| SOURCE PASSAGE |
▼
Previous studies on self-selection among permanent migrants have shown that the type and degree of selection tends to differ when we focus on different groups. Fernandez-Huertas ( 2011) finds that in the rural sector, selection is positive, whereas in the urban sector, selection is negative. McKenzie and Rapoport ( 2010) show that the degree of selection depends on the migration networks. In areas with highly developed migration networks, selection will tend to be negative, whereas in areas with underdeveloped networks, selection could be positive. We determine whether these patterns hold among return migrants over time.

Table 4 shows the results of the wage differences between the return migrants and the stayers in the urban and rural sectors. Overall, the rural sector exhibits positive selection, and the urban sector changes from positive to negative selection. However, the pattern is becoming more negative in both sectors. Thus, the change in the type of selection from 1990 to 2010 is not a result of the increased number of rural workers becoming return migrants. As in the general case, women tend to be more positively selected than men in rural and urban sectors. The return migrants receive higher wages than the wages they would have obtained had they not migrated (i.e., the observed wage of the return migrant minus the counterfactual wage). This wage premium has fallen over time in the rural and urban sectors.

To investigate the effect of migration networks, we divide the Mexican states between those with high migration, as defined previously, and the rest. We expect that the migration networks are more developed in states in which the rate of migration has been historically high. If McKenzie and Rapoport ( 2010) proposal is correct, then we should find more evidence of negative selection in states with a tradition of high migration rates. Table 4 shows the results.

The states with high migration rates show a greater degree of negative selection each year for both men and women. This finding is consistent with McKenzie and Rapoport ( 2010) hypothesis. Moreover, the type of selection has become more negative over time in both types of states. Interestingly, the wage premium associated with migration differs between the states with high migration rates and the rest. In the states with high migration rates, the wage premium is lower than that in the rest of the states, which is consistent with a higher level of negative selection.

5.4. The role of unobservable characteristics

A possible bias in the estimation is the role of unobserved characteristics. Then, the difference between wages after return and counterfactual wages would be a combination of the impact of return migration and the impact of selection on unobserved variables. Our methodology does not allow us to know the possible bias caused by this weakness. Moreover, return migrants face a double selection process.12 First, they self-select from the population together with permanent migrants. In a second stage, return migrants self-select from all Mexican migrants in the United States. In both moments variables not included in vector z could be playing a role.
▲
| DATASET EXTRACT |
▼
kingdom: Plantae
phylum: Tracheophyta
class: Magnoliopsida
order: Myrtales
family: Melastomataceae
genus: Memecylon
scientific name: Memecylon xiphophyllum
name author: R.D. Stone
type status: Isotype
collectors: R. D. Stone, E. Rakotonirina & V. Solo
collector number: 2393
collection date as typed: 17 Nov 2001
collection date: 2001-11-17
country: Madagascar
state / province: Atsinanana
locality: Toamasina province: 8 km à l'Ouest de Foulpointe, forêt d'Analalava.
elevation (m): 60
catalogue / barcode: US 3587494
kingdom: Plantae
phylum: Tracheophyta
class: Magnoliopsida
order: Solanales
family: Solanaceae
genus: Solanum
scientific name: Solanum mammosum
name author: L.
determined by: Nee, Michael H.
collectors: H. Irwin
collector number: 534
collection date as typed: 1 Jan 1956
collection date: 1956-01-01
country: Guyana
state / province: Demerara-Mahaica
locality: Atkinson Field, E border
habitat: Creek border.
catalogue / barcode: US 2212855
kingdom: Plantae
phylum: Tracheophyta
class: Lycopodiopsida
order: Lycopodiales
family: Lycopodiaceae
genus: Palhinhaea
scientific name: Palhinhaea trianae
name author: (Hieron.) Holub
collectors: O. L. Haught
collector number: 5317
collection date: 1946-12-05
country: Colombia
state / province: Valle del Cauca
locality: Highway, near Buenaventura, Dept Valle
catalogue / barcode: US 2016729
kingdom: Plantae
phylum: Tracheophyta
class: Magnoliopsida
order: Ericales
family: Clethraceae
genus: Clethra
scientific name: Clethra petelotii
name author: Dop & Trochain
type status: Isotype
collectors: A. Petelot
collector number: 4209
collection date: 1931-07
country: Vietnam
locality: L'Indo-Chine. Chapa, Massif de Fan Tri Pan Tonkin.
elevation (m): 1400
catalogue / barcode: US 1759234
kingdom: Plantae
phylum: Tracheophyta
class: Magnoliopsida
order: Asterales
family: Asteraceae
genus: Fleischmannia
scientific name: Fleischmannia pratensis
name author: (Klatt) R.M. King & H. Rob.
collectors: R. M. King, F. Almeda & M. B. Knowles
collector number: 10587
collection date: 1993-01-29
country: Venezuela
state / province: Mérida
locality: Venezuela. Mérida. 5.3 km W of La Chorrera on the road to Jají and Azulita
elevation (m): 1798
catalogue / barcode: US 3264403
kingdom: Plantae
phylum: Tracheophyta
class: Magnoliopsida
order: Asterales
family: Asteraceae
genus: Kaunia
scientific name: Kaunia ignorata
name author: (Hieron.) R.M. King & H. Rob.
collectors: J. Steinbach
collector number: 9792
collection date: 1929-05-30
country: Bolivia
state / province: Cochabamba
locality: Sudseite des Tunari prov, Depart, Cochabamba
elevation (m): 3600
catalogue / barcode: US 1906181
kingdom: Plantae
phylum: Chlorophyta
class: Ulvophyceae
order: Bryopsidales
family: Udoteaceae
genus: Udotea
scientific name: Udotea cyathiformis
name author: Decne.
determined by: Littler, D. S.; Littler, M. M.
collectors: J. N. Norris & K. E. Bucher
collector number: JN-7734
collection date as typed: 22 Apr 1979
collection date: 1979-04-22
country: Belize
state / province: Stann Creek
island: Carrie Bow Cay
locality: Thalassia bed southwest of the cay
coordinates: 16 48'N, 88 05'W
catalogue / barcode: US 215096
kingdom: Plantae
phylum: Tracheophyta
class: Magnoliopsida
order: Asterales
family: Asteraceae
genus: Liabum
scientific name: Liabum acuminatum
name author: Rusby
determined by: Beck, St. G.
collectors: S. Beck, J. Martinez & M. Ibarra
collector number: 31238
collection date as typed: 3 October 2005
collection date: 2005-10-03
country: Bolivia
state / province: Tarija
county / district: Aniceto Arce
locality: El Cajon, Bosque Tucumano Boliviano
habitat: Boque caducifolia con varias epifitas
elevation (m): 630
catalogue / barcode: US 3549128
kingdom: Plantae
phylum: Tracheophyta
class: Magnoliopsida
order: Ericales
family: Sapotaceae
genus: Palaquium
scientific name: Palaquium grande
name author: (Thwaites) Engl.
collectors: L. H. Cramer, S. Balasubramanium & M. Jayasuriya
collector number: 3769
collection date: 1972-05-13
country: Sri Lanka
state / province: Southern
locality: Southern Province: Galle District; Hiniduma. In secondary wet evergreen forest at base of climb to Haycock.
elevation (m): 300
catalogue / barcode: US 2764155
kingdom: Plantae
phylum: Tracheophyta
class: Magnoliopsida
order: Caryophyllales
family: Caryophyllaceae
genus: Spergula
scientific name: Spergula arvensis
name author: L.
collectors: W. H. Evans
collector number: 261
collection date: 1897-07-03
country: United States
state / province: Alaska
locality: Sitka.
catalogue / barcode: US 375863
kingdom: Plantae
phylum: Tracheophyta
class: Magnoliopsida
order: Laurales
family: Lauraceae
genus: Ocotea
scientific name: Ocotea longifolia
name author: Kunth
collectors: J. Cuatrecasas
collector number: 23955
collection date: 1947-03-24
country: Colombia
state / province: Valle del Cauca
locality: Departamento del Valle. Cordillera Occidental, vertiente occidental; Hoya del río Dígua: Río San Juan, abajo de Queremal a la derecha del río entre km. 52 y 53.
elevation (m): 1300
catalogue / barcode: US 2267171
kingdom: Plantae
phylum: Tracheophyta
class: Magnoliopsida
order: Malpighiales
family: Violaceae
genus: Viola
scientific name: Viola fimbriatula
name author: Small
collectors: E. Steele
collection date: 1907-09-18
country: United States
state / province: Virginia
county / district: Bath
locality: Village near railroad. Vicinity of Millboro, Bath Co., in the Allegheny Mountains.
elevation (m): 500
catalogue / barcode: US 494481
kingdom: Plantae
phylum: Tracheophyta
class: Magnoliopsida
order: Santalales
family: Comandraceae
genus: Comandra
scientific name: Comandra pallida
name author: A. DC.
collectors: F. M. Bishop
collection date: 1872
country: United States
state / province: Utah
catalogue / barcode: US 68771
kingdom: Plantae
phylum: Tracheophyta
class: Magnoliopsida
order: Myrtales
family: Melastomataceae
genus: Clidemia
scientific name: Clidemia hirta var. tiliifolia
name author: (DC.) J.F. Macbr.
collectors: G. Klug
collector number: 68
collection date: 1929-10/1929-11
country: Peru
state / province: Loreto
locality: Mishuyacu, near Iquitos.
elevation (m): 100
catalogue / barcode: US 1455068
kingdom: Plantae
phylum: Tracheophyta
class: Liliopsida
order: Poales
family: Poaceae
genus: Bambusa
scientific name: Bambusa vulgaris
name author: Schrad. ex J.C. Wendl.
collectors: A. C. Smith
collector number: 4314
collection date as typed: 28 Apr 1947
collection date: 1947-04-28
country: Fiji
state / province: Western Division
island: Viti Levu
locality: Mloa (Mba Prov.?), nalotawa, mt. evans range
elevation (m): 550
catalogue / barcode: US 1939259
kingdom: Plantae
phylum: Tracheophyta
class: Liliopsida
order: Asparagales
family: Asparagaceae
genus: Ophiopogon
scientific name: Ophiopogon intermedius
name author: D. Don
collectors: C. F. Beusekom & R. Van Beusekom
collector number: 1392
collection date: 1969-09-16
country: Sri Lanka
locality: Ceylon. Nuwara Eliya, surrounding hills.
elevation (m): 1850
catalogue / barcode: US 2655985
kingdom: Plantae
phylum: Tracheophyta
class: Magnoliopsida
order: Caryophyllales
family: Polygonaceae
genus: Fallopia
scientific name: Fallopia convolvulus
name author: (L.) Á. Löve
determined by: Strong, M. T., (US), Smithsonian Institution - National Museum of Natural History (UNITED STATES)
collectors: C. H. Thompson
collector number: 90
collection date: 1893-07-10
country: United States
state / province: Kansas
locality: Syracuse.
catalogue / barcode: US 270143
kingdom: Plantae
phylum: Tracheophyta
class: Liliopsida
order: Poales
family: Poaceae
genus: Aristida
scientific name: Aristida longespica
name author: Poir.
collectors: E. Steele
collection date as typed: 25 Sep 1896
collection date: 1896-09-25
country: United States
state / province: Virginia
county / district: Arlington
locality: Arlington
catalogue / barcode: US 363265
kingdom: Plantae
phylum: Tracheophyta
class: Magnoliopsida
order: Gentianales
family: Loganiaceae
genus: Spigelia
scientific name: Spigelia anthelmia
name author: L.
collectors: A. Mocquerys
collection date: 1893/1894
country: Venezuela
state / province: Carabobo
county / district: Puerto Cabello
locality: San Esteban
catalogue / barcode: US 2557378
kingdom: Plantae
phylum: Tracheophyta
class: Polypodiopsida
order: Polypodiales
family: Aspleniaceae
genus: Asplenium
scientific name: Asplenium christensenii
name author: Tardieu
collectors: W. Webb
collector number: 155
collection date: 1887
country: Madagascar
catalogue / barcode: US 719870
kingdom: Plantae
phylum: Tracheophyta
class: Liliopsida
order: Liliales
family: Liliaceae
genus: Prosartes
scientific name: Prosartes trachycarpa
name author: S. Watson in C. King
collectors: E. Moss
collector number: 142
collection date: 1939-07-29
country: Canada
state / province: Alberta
▲
| DIRECTIONS |
(1) Decide whether each statement agrees with the passage on return migrants' self-selection, and answer yes or no, quoting the words from it that settle the matter: (a) Overall, return migrants in the rural sector show positive selection. (b) The wage premium from migration has risen over time in both sectors. (c) In states with high migration rates, the wage premium is higher than in the other states.
(2) In the passage on return migrants' self-selection, what are the two stages of the double selection process that return migrants face?
The lines play no part in this exercise.

| PROBLEM SOLUTIONS |
(1)
(a) Yes: "Overall, the rural sector exhibits positive selection"
(b) No: "This wage premium has fallen over time in the rural and urban sectors."
(c) No: "In the states with high migration rates, the wage premium is lower than that in the rest of the states"

(2) First, they self-select from the population together with permanent migrants. Then they self-select from all Mexican migrants in the United States.